Siouxland lawmakers share their reactions to Iowa collective bargaining bill
DES MOINES, IA (KTIV) -
It's the most significant change to Iowa's collective bargaining since the law was passed in 1974.
The reforms, favored by Republicans and opposed by Democrats, passed the House and Senate on a mostly party-line vote, Thursday afternoon.
The bill now heads to Governor Terry Branstad's desk after three days of debate.
The bill to reform collective bargaining in Iowa passed the Senate about an hour after passing the House.
The Republican-led Senate voted 29 to 21, with all Democrats and an Independent lawmaker opposed to the measure.
The vote followed debate that began Wednesday and continued overnight.
The Republican-led House also approved the measure, 53 to 47.
Siouxland lawmakers had very different reactions to Thursday's vote.
"I'm really excited, I think this is a great step forward step for Iowa," said Rep.

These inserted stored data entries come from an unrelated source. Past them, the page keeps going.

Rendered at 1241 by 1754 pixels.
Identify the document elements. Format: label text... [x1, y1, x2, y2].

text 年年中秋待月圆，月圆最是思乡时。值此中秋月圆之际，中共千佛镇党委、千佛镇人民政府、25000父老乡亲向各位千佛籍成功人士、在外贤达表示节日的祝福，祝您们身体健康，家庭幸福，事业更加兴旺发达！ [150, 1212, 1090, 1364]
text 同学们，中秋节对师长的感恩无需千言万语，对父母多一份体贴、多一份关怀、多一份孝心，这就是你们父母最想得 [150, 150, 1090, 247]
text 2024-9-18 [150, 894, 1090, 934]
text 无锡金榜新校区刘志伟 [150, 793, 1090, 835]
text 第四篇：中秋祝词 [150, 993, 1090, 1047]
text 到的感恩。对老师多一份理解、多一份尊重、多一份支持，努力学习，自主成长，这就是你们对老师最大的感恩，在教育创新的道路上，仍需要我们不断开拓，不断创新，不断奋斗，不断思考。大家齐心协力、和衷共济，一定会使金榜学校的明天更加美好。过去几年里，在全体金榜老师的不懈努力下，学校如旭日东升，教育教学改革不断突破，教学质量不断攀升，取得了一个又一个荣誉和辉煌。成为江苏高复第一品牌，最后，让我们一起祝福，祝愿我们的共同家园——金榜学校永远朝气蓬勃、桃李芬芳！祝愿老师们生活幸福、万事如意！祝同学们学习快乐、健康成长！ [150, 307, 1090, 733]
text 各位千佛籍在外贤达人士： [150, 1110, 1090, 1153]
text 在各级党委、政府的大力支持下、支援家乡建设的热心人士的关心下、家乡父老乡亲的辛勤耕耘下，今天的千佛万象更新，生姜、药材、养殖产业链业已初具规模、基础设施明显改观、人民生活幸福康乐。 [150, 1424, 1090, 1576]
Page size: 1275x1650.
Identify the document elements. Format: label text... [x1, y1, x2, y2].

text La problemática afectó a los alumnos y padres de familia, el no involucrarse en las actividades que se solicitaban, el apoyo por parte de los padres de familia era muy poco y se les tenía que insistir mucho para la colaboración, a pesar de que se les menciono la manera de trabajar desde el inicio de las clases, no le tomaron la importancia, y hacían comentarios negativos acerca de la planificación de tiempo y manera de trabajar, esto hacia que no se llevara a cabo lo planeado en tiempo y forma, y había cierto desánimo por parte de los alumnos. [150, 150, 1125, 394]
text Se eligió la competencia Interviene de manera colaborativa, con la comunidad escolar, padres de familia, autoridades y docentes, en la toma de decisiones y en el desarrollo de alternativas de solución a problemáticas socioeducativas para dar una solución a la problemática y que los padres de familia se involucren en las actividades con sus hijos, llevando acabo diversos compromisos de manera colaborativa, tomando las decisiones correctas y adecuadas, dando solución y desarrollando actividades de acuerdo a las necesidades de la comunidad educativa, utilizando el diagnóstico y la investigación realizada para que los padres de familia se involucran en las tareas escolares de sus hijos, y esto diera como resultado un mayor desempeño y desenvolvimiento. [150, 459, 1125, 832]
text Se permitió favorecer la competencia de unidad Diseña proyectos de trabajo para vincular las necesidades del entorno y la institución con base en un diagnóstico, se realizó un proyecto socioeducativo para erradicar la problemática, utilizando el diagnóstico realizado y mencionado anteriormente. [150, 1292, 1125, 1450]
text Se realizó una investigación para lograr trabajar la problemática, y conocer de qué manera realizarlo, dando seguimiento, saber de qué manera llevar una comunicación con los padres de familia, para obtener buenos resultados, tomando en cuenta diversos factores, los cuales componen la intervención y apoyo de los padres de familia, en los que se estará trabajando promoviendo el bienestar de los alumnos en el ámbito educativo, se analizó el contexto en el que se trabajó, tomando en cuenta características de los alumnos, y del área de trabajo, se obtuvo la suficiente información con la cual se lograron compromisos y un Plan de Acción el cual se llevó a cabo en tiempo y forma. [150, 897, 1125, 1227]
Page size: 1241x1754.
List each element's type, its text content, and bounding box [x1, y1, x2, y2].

Megan Jones, (R) Sioux Rapids, IA. "Far too long Iowans have been burdened with the tactics of the unions and it is a brighter day in Iowa and I cannot tell you how many people have emailed me or contacted me telling me how much they support my vote."
"It's just real devastating for the public workers in our area, including our teachers, the disrespect that they showed them," said Rep. Tim Kacena, (D) Sioux City. "They don't believe that the guards in our prison are public safety personnel. They don't believe that the probations that go out are public certainty as far as personnel go. It's just, it's horrible."
The bill passed the House with an amendment.
One thing included in the amendment is that the percentage of public safety employees would go from 50 percent to 30 percent.
Public safety is largely exempt from the bill.
So, when the percentage is lowered, lawmakers say it makes it easier for unions members to qualify as a public safety union.
The amendment also clarifies that employers are only required to provide health insurance coverage to full-time employees.
Iowa union and school leaders are rushing to complete contracts before the bill becomes state law.
It's expected that Governor Branstad will sign it.
The president of the Iowa Teachers Unions says more than 140 districts settled contracts in the past week.
And, seven of 40 districts, with multi-year contracts, extended them.